Nuove storie di Ken arriveranno sulle pagine di Orient Express e Comic Art, per poi veder spuntare sugli scaffali la rivista Ken Parker Magazine, edita inizialmente da Parker Editore e poi "riportata all'ovile" da Sergio Bonelli.
Non mancano, nel corso degli anni, varie riedizioni delle storie di "Lungo Fucile", e qui ne segnalo, per ricordo personale e comodità, due in particolare: la "Collection" di Panini Comics, in un pratico formato tascabile, e l'era Mondadori Comics dove, tra ristampe in singoli albetti dei primi 59 numeri e riproposta a colori in volumoni di pregio delle avventure d'esordio, si impose la ristampa in 50 uscite di tutta la saga, con l'epilogo inedito.
Quella Fin Dove Arriva il Mattino, che segna la struggente, feroce e dolce conclusione dell'epopea di un personaggio dalle mille emozioni (e che di recente, Bonelli ha mandato in libreria e fumetteria in un tomo di pregio), con quel titolo preso da una poesia (vedete come questo termine non ci abbandona davvero mai?) di Emily Dickinson.

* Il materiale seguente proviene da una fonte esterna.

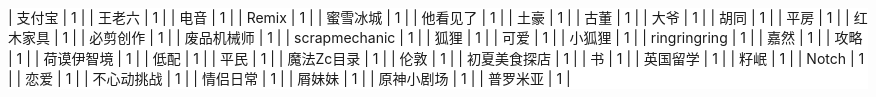 | 支付宝 | 1 |
| 王老六 | 1 |
| 电音 | 1 |
| Remix | 1 |
| 蜜雪冰城 | 1 |
| 他看见了 | 1 |
| 土豪 | 1 |
| 古董 | 1 |
| 大爷 | 1 |
| 胡同 | 1 |
| 平房 | 1 |
| 红木家具 | 1 |
| 必剪创作 | 1 |
| 废品机械师 | 1 |
| scrapmechanic | 1 |
| 狐狸 | 1 |
| 可爱 | 1 |
| 小狐狸 | 1 |
| ringringring | 1 |
| 嘉然 | 1 |
| 攻略 | 1 |
| 荷谟伊智境 | 1 |
| 低配 | 1 |
| 平民 | 1 |
| 魔法Zc目录 | 1 |
| 伦敦 | 1 |
| 初夏美食探店 | 1 |
| 书 | 1 |
| 英国留学 | 1 |
| 籽岷 | 1 |
| Notch | 1 |
| 恋爱 | 1 |
| 不心动挑战 | 1 |
| 情侣日常 | 1 |
| 屑妹妹 | 1 |
| 原神小剧场 | 1 |
| 普罗米亚 | 1 |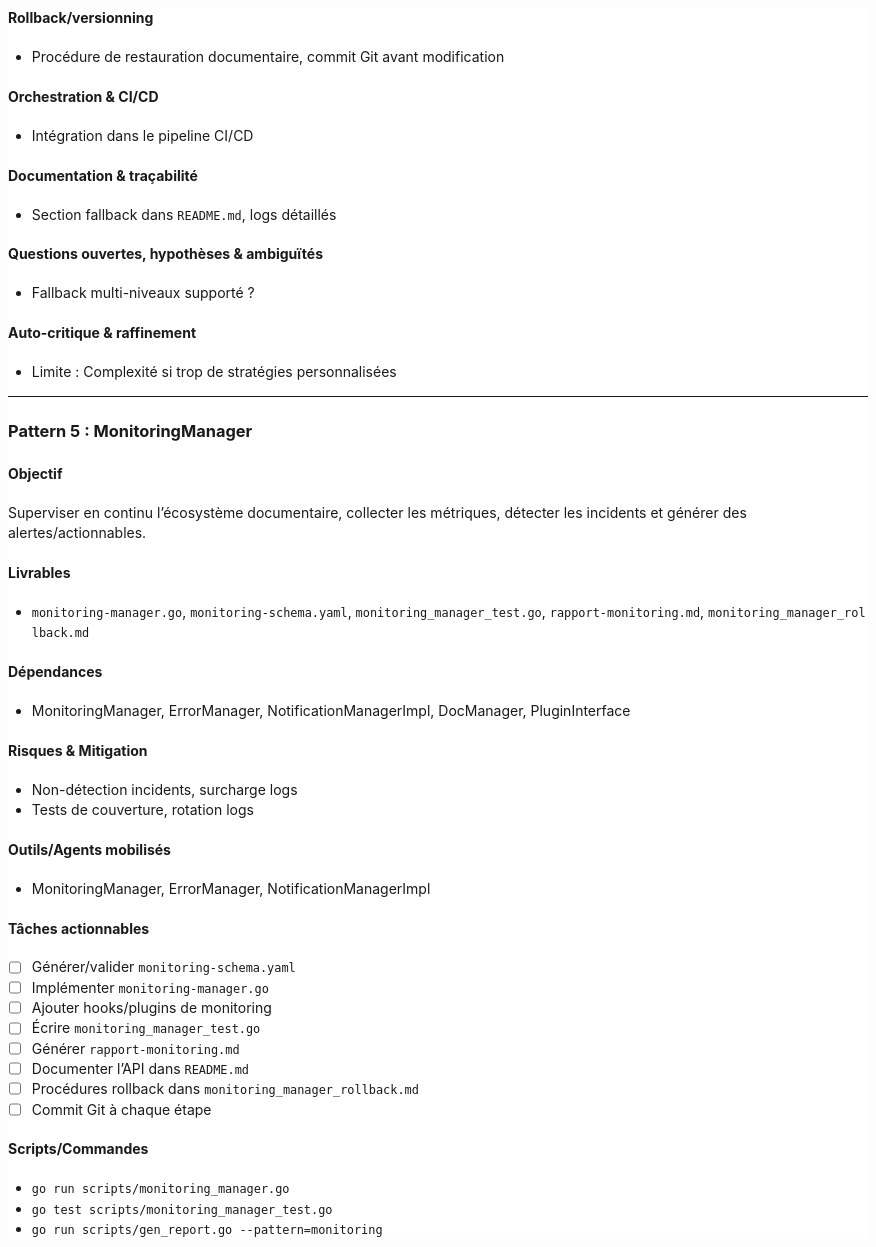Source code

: #### Rollback/versionning
- Procédure de restauration documentaire, commit Git avant modification

#### Orchestration & CI/CD
- Intégration dans le pipeline CI/CD

#### Documentation & traçabilité
- Section fallback dans `README.md`, logs détaillés

#### Questions ouvertes, hypothèses & ambiguïtés
- Fallback multi-niveaux supporté ?

#### Auto-critique & raffinement
- Limite : Complexité si trop de stratégies personnalisées

---

### Pattern 5 : MonitoringManager

#### Objectif
Superviser en continu l’écosystème documentaire, collecter les métriques, détecter les incidents et générer des alertes/actionnables.

#### Livrables
- `monitoring-manager.go`, `monitoring-schema.yaml`, `monitoring_manager_test.go`, `rapport-monitoring.md`, `monitoring_manager_rollback.md`

#### Dépendances
- MonitoringManager, ErrorManager, NotificationManagerImpl, DocManager, PluginInterface

#### Risques & Mitigation
- Non-détection incidents, surcharge logs
- Tests de couverture, rotation logs

#### Outils/Agents mobilisés
- MonitoringManager, ErrorManager, NotificationManagerImpl

#### Tâches actionnables
- [ ] Générer/valider `monitoring-schema.yaml`
- [ ] Implémenter `monitoring-manager.go`
- [ ] Ajouter hooks/plugins de monitoring
- [ ] Écrire `monitoring_manager_test.go`
- [ ] Générer `rapport-monitoring.md`
- [ ] Documenter l’API dans `README.md`
- [ ] Procédures rollback dans `monitoring_manager_rollback.md`
- [ ] Commit Git à chaque étape

#### Scripts/Commandes
- `go run scripts/monitoring_manager.go`
- `go test scripts/monitoring_manager_test.go`
- `go run scripts/gen_report.go --pattern=monitoring`
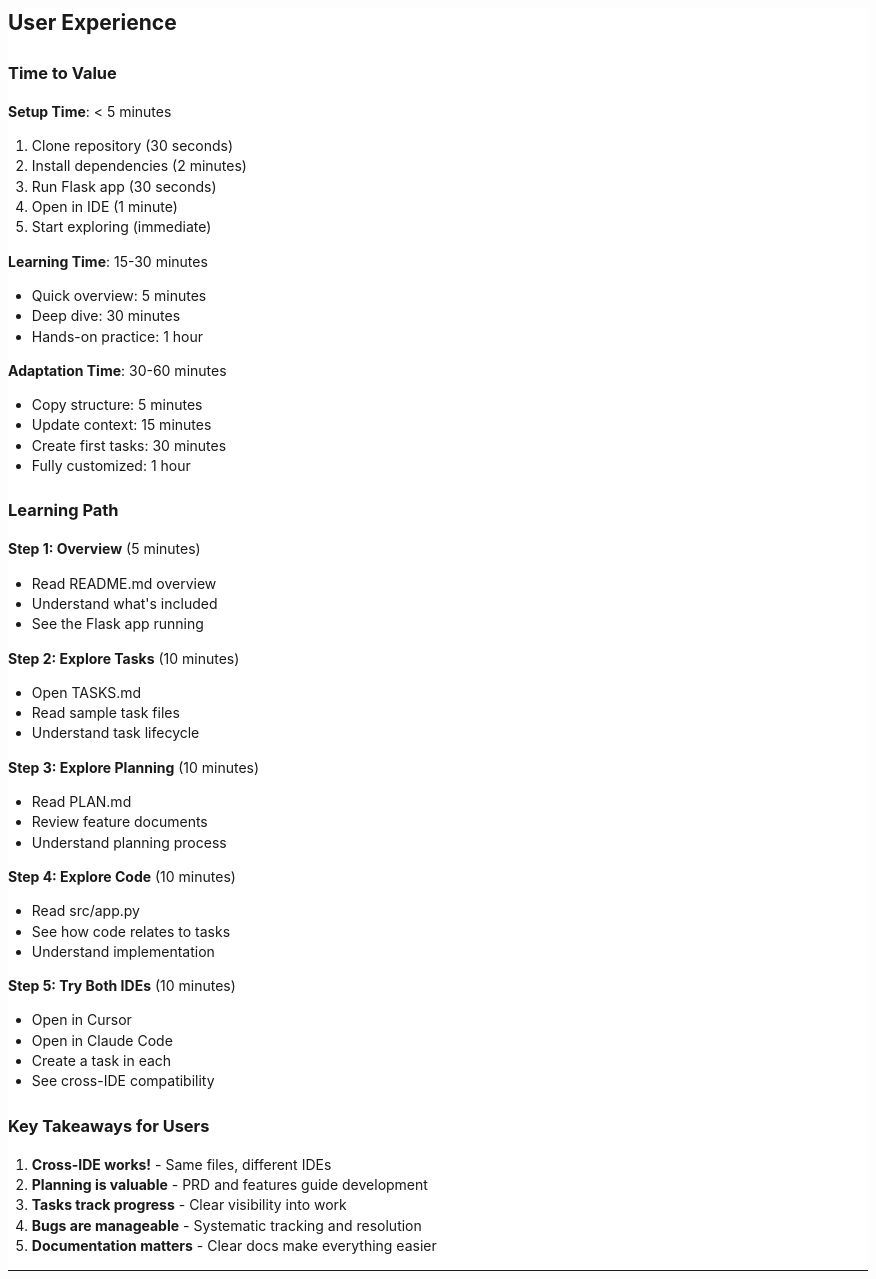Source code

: 
## User Experience

### Time to Value

**Setup Time**: < 5 minutes
1. Clone repository (30 seconds)
2. Install dependencies (2 minutes)
3. Run Flask app (30 seconds)
4. Open in IDE (1 minute)
5. Start exploring (immediate)

**Learning Time**: 15-30 minutes
- Quick overview: 5 minutes
- Deep dive: 30 minutes
- Hands-on practice: 1 hour

**Adaptation Time**: 30-60 minutes
- Copy structure: 5 minutes
- Update context: 15 minutes
- Create first tasks: 30 minutes
- Fully customized: 1 hour

### Learning Path

**Step 1: Overview** (5 minutes)
- Read README.md overview
- Understand what's included
- See the Flask app running

**Step 2: Explore Tasks** (10 minutes)
- Open TASKS.md
- Read sample task files
- Understand task lifecycle

**Step 3: Explore Planning** (10 minutes)
- Read PLAN.md
- Review feature documents
- Understand planning process

**Step 4: Explore Code** (10 minutes)
- Read src/app.py
- See how code relates to tasks
- Understand implementation

**Step 5: Try Both IDEs** (10 minutes)
- Open in Cursor
- Open in Claude Code
- Create a task in each
- See cross-IDE compatibility

### Key Takeaways for Users

1. **Cross-IDE works!** - Same files, different IDEs
2. **Planning is valuable** - PRD and features guide development
3. **Tasks track progress** - Clear visibility into work
4. **Bugs are manageable** - Systematic tracking and resolution
5. **Documentation matters** - Clear docs make everything easier

---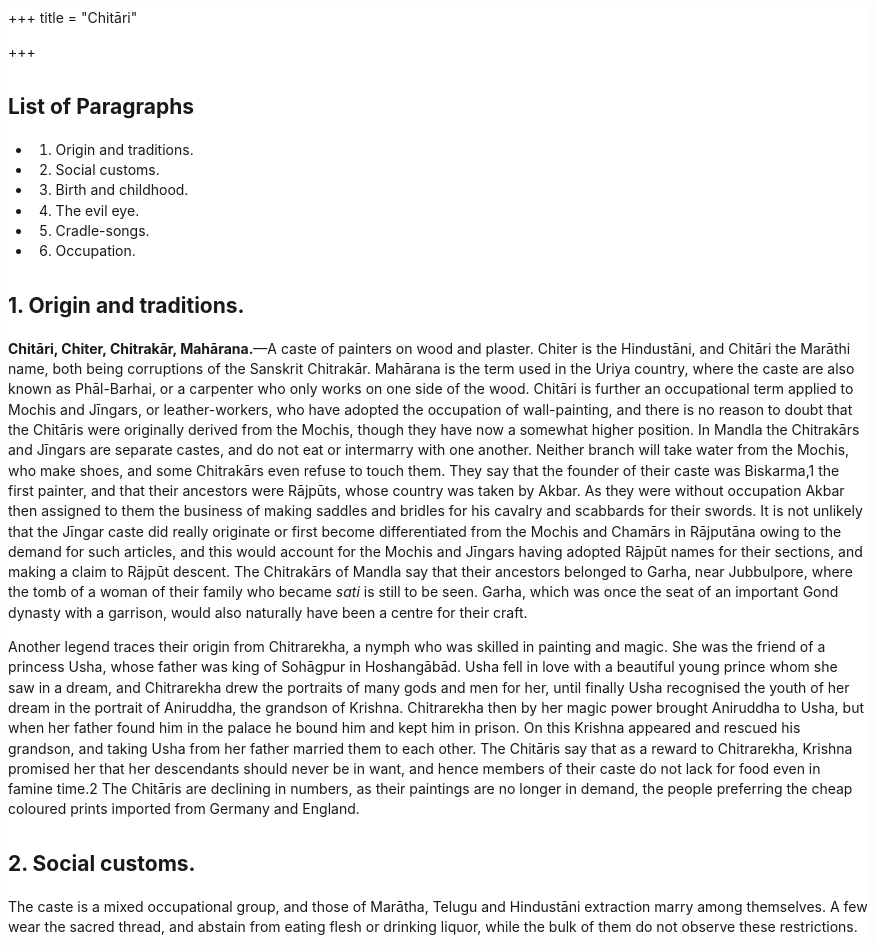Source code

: +++
title = "Chitāri"

+++

## List of Paragraphs

+ 1. Origin and traditions. 
+ 2. Social customs. 
+ 3. Birth and childhood. 
+ 4. The evil eye. 
+ 5. Cradle-songs. 
+ 6. Occupation. 


## 1. Origin and traditions.

**Chitāri, Chiter, Chitrakār, Mahārana.**—A caste of painters on wood and plaster. Chiter is the Hindustāni, and Chitāri the Marāthi name, both being corruptions of the Sanskrit Chitrakār. Mahārana is the term used in the Uriya country, where the caste are also known as Phāl-Barhai, or a carpenter who only works on one side of the wood. Chitāri is further an occupational term applied to Mochis and Jīngars, or leather-workers, who have adopted the occupation of wall-painting, and there is no reason to doubt that the Chitāris were originally derived from the Mochis, though they have now a somewhat higher position. In Mandla the Chitrakārs and Jīngars are separate castes, and do not eat or intermarry with one another. Neither branch will take water from the Mochis, who make shoes, and some Chitrakārs even refuse to touch them. They say that the founder of their caste was Biskarma,1 the first painter, and that their ancestors were Rājpūts, whose country was taken by Akbar. As they were without occupation Akbar then assigned to them the business of making saddles and bridles for his cavalry and scabbards for their swords. It is not unlikely that the Jīngar caste did really originate or first become differentiated from the Mochis and Chamārs in Rājputāna owing to the demand for such articles, and this would account for the Mochis and Jīngars having adopted Rājpūt names for their sections, and making a claim to Rājpūt descent. The Chitrakārs of Mandla say that their ancestors belonged to Garha, near Jubbulpore, where the tomb of a woman of their family who became *sati* is still to be seen. Garha, which was once the seat of an important Gond dynasty with a garrison, would also naturally have been a centre for their craft. 

Another legend traces their origin from Chitrarekha, a nymph who was skilled in painting and magic. She was the friend of a princess Usha, whose father was king of Sohāgpur in Hoshangābād. Usha fell in love with a beautiful young prince whom she saw in a dream, and Chitrarekha drew the portraits of many gods and men for her, until finally Usha recognised the youth of her dream in the portrait of Aniruddha, the grandson of Krishna. Chitrarekha then by her magic power brought Aniruddha to Usha, but when her father found him in the palace he bound him and kept him in prison. On this Krishna appeared and rescued his grandson, and taking Usha from her father married them to each other. The Chitāris say that as a reward to Chitrarekha, Krishna promised her that her descendants should never be in want, and hence members of their caste do not lack for food even in famine time.2 The Chitāris are declining in numbers, as their paintings are no longer in demand, the people preferring the cheap coloured prints imported from Germany and England. 



## 2. Social customs.

The caste is a mixed occupational group, and those of Marātha, Telugu and Hindustāni extraction marry among themselves. A few wear the sacred thread, and abstain from eating flesh or drinking liquor, while the bulk of them do not observe these restrictions. 
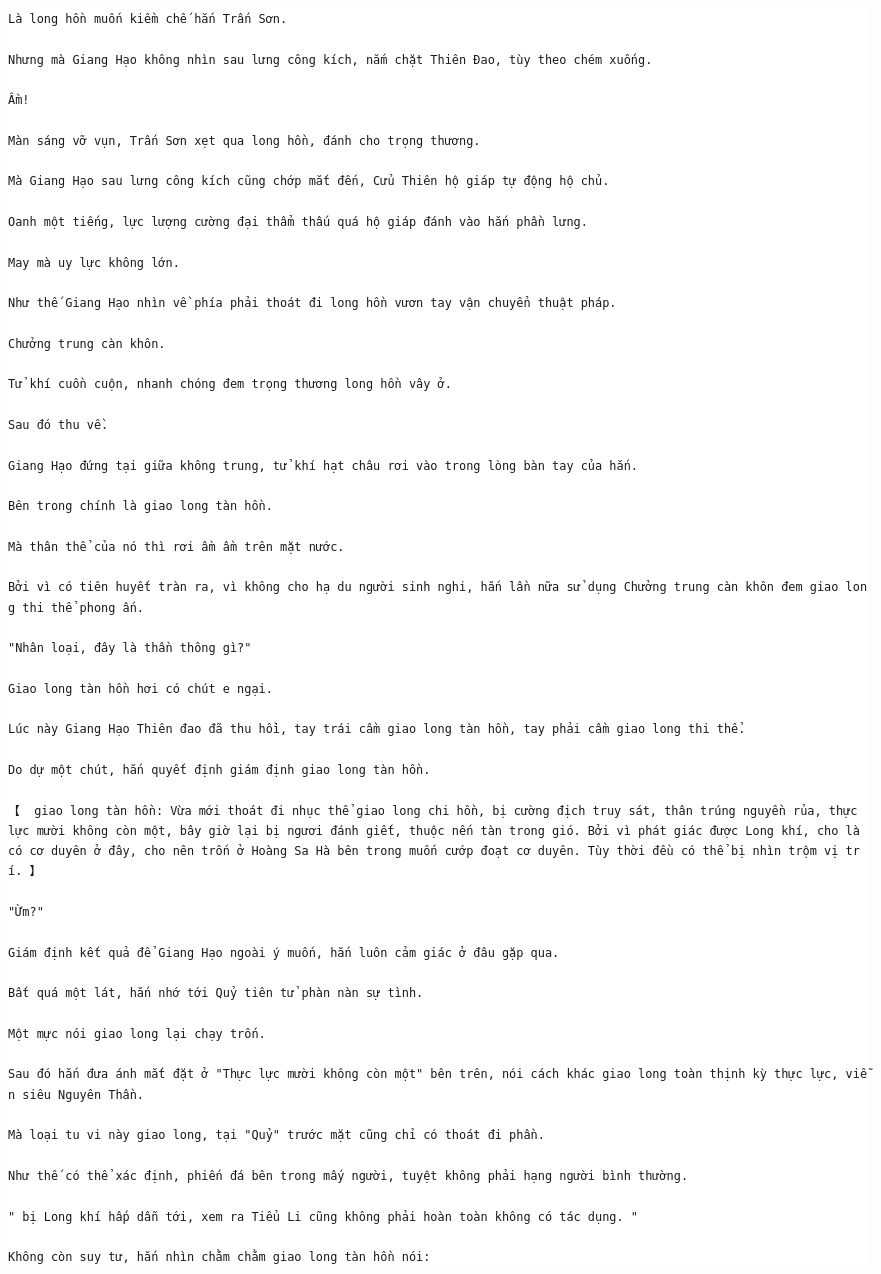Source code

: 	Là long hồn muốn kiềm chế hắn Trấn Sơn.

	Nhưng mà Giang Hạo không nhìn sau lưng công kích, nắm chặt Thiên Đao, tùy theo chém xuống.

	Ầm!

	Màn sáng vỡ vụn, Trấn Sơn xẹt qua long hồn, đánh cho trọng thương.

	Mà Giang Hạo sau lưng công kích cũng chớp mắt đến, Cửu Thiên hộ giáp tự động hộ chủ.

	Oanh một tiếng, lực lượng cường đại thẩm thấu quá hộ giáp đánh vào hắn phần lưng.

	May mà uy lực không lớn.

	Như thế Giang Hạo nhìn về phía phải thoát đi long hồn vươn tay vận chuyển thuật pháp.

	Chưởng trung càn khôn.

	Tử khí cuồn cuộn, nhanh chóng đem trọng thương long hồn vây ở.

	Sau đó thu về.

	Giang Hạo đứng tại giữa không trung, tử khí hạt châu rơi vào trong lòng bàn tay của hắn.

	Bên trong chính là giao long tàn hồn.

	Mà thân thể của nó thì rơi ầm ầm trên mặt nước.

	Bởi vì có tiên huyết tràn ra, vì không cho hạ du người sinh nghi, hắn lần nữa sử dụng Chưởng trung càn khôn đem giao long thi thể phong ấn.

	"Nhân loại, đây là thần thông gì?"

	Giao long tàn hồn hơi có chút e ngại.

	Lúc này Giang Hạo Thiên đao đã thu hồi, tay trái cầm giao long tàn hồn, tay phải cầm giao long thi thể.

	Do dự một chút, hắn quyết định giám định giao long tàn hồn.

	【  giao long tàn hồn: Vừa mới thoát đi nhục thể giao long chi hồn, bị cường địch truy sát, thân trúng nguyền rủa, thực lực mười không còn một, bây giờ lại bị ngươi đánh giết, thuộc nến tàn trong gió. Bởi vì phát giác được Long khí, cho là có cơ duyên ở đây, cho nên trốn ở Hoàng Sa Hà bên trong muốn cướp đoạt cơ duyên. Tùy thời đều có thể bị nhìn trộm vị trí. 】

	"Ừm?"

	Giám định kết quả để Giang Hạo ngoài ý muốn, hắn luôn cảm giác ở đâu gặp qua.

	Bất quá một lát, hắn nhớ tới Quỷ tiên tử phàn nàn sự tình.

	Một mực nói giao long lại chạy trốn.

	Sau đó hắn đưa ánh mắt đặt ở "Thực lực mười không còn một" bên trên, nói cách khác giao long toàn thịnh kỳ thực lực, viễn siêu Nguyên Thần.

	Mà loại tu vi này giao long, tại "Quỷ" trước mặt cũng chỉ có thoát đi phần.

	Như thế có thể xác định, phiến đá bên trong mấy người, tuyệt không phải hạng người bình thường.

	" bị Long khí hấp dẫn tới, xem ra Tiểu Li cũng không phải hoàn toàn không có tác dụng. "

	Không còn suy tư, hắn nhìn chằm chằm giao long tàn hồn nói:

Prima di scrivere questo pezzo, mi son riletto quella storia, e mi è tornata alla mente una battuta dello stesso Ken, pronunciata in Casa Dolce Casa: «È un gran privilegio poter morire come si è vissuto, e lui lo meritava...».
E la storia, in autentico umano divenire, di Ken si chiude proprio così, con l'eroe che ci lascia così come ha vissuto, contemplando un mattino che ci appare infinito come l'orizzonte.
Son tempi in cui il digitale predomina, in cui i social fagocitano ogni nostro pensiero e lo intrappolano in hashtag, video di poco più di un sospiro e un desiderio malsano di urlarci sempre contro, come se il web fosse un vaso di Pandora di ogni nostra acrimonia.
Forse anche per questo ho scritto che rileggere Ken Parker oggi è qualcosa di necessario, qualcosa che ti rimette in pace con la voglia di non smettere mai di pensare e cercare.
Una necessità che immagino abbia colto anche il Sommo Audace e Rolando Veloci, che a partire proprio da quel primo albo, Lungo Fucile, e approfittando del nuovo appuntamento mensile in edicola con la ristampa di SBE, hanno deciso di dare vita ad una rubrica che, di volta in volta, analizzerà nel dettaglio l'episodio di turno, per riscoprire un personaggio meraviglioso: il titolo sarà Umana avventura.
Come si dice in questi casi: Non mancate!